Set task 1:
According to the Millesime review, in which hotel is the restaurant located, and on what street?

Text segment:
* * *

Millesime: Gorgeous Restaurant, Classy Fare, Not Enough Customers
Millesime, nestled inside the Carlton Hotel on lower Madison Avenue, has one of the most gorgeous dining rooms you’ll ever enter. Utilizing much of the original interior architecture of the hotel’s nearly hundred year-old dining room, the cream-colored, long space is ornate, with Beaux-Arts touches like arched doorways, crown molding, chandeliers, and Art Nouveau lighting sconces. It’s not easy to find if you enter through the hotel (you need to walk through the bar and go up a flight of stairs), but there’s a new entrance around the corner that heads right into the dining room (you should still check out the bar downstairs, though).

* * *

Extracted data:
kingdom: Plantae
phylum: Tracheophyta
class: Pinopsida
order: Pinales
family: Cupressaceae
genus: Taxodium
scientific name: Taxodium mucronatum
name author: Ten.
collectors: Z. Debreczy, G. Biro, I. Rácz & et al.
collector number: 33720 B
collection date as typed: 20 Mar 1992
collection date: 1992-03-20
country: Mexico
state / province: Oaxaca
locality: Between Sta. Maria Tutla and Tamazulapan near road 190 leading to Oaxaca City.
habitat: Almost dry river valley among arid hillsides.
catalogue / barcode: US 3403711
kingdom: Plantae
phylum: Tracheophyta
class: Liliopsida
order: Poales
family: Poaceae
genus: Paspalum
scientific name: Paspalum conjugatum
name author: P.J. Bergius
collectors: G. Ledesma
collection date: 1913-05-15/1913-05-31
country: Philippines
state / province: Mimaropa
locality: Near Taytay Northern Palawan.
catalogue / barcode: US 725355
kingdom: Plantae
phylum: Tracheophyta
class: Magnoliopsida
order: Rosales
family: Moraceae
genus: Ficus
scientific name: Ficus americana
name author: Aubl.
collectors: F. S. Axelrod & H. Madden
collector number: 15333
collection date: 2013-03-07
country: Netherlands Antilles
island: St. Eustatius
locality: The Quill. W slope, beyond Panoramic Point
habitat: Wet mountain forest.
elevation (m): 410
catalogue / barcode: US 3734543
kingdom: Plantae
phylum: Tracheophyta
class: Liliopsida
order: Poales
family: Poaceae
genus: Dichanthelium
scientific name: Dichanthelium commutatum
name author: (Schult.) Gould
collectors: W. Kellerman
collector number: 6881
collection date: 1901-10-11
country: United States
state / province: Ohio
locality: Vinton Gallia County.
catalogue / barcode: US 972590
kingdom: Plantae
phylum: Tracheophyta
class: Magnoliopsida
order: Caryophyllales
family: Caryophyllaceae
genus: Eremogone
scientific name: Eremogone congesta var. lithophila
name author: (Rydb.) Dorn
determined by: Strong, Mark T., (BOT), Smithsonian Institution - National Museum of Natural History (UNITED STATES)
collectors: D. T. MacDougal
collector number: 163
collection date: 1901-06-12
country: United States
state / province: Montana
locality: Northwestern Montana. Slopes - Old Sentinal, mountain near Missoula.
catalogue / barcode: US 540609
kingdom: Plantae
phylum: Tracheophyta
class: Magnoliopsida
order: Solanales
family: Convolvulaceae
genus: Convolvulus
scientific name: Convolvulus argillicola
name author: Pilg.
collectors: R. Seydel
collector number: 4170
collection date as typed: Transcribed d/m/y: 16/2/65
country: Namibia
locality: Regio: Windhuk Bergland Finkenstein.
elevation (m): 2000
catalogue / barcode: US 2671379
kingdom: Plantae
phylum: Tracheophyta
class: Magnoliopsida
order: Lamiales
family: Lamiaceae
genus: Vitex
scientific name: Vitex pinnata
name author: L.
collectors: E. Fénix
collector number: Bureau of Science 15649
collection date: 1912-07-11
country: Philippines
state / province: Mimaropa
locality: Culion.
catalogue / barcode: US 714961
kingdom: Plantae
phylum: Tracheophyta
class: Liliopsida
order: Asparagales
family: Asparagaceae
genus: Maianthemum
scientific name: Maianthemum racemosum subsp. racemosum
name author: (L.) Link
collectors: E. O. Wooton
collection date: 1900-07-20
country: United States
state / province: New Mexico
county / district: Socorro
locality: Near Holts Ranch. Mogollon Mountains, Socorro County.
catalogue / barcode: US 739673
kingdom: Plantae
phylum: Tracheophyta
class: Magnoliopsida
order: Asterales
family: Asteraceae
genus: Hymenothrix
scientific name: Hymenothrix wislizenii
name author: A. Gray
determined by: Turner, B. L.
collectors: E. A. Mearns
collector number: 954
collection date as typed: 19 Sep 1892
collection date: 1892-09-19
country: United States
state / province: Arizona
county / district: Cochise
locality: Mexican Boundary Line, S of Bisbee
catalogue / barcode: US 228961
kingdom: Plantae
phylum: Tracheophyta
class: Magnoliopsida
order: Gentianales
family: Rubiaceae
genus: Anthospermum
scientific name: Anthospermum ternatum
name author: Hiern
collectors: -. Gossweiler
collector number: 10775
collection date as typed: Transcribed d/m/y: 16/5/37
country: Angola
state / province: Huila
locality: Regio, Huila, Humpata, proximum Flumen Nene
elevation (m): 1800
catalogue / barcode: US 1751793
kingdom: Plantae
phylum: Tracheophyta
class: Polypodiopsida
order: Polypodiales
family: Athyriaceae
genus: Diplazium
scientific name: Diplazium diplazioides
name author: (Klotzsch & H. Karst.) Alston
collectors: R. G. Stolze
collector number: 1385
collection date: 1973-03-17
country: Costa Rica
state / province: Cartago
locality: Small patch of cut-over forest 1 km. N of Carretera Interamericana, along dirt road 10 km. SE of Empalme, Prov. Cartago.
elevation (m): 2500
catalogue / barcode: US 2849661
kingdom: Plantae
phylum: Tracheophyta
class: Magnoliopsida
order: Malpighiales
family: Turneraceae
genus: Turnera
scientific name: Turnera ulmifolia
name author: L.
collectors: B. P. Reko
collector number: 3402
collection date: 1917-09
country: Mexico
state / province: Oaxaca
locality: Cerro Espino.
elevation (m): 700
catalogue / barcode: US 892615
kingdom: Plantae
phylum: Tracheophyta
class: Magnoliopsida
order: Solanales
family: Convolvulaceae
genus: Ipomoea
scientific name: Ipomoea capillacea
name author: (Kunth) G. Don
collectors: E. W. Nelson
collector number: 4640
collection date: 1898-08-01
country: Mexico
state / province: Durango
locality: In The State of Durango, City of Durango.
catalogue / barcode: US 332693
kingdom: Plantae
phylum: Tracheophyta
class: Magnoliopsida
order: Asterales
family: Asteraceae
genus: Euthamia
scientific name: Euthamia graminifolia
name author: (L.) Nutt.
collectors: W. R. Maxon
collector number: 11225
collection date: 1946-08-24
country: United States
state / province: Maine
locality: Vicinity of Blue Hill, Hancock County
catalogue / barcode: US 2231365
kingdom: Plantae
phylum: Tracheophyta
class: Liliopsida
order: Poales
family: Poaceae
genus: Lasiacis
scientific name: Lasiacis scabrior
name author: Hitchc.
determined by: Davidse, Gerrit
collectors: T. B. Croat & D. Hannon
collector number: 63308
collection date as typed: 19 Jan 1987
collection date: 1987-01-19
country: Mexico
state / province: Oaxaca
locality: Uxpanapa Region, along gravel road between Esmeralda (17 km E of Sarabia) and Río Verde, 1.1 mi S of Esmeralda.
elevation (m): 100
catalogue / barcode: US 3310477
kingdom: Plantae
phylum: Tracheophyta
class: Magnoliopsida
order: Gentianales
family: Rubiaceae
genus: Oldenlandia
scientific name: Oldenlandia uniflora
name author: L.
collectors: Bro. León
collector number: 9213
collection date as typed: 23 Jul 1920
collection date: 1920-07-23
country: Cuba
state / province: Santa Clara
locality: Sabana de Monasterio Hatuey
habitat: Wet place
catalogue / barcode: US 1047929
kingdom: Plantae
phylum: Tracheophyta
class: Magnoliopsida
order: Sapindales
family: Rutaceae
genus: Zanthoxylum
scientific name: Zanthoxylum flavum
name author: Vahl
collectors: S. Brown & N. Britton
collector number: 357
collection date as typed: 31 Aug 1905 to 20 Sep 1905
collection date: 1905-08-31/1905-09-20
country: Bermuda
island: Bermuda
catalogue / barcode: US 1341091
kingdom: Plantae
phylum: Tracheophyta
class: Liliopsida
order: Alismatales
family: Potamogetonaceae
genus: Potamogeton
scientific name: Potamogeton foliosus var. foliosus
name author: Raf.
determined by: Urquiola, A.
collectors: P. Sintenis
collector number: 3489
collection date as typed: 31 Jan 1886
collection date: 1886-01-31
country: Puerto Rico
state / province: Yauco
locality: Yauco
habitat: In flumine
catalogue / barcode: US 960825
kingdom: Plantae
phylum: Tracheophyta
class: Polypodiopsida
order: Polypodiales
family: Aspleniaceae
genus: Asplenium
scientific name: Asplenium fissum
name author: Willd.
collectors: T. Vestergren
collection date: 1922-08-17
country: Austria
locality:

* * *

Set task 2:
Duplicate everything in the records from the line containing "collector number: 4640" down to the line containing "state / province: Santa Clara", with both of those lines included.

Problem solution 1:
The Carlton Hotel, on lower Madison Avenue.

Problem solution 2:
collector number: 4640
collection date: 1898-08-01
country: Mexico
state / province: Durango
locality: In The State of Durango, City of Durango.
catalogue / barcode: US 332693
kingdom: Plantae
phylum: Tracheophyta
class: Magnoliopsida
order: Asterales
family: Asteraceae
genus: Euthamia
scientific name: Euthamia graminifolia
name author: (L.) Nutt.
collectors: W. R. Maxon
collector number: 11225
collection date: 1946-08-24
country: United States
state / province: Maine
locality: Vicinity of Blue Hill, Hancock County
catalogue / barcode: US 2231365
kingdom: Plantae
phylum: Tracheophyta
class: Liliopsida
order: Poales
family: Poaceae
genus: Lasiacis
scientific name: Lasiacis scabrior
name author: Hitchc.
determined by: Davidse, Gerrit
collectors: T. B. Croat & D. Hannon
collector number: 63308
collection date as typed: 19 Jan 1987
collection date: 1987-01-19
country: Mexico
state / province: Oaxaca
locality: Uxpanapa Region, along gravel road between Esmeralda (17 km E of Sarabia) and Río Verde, 1.1 mi S of Esmeralda.
elevation (m): 100
catalogue / barcode: US 3310477
kingdom: Plantae
phylum: Tracheophyta
class: Magnoliopsida
order: Gentianales
family: Rubiaceae
genus: Oldenlandia
scientific name: Oldenlandia uniflora
name author: L.
collectors: Bro. León
collector number: 9213
collection date as typed: 23 Jul 1920
collection date: 1920-07-23
country: Cuba
state / province: Santa Clara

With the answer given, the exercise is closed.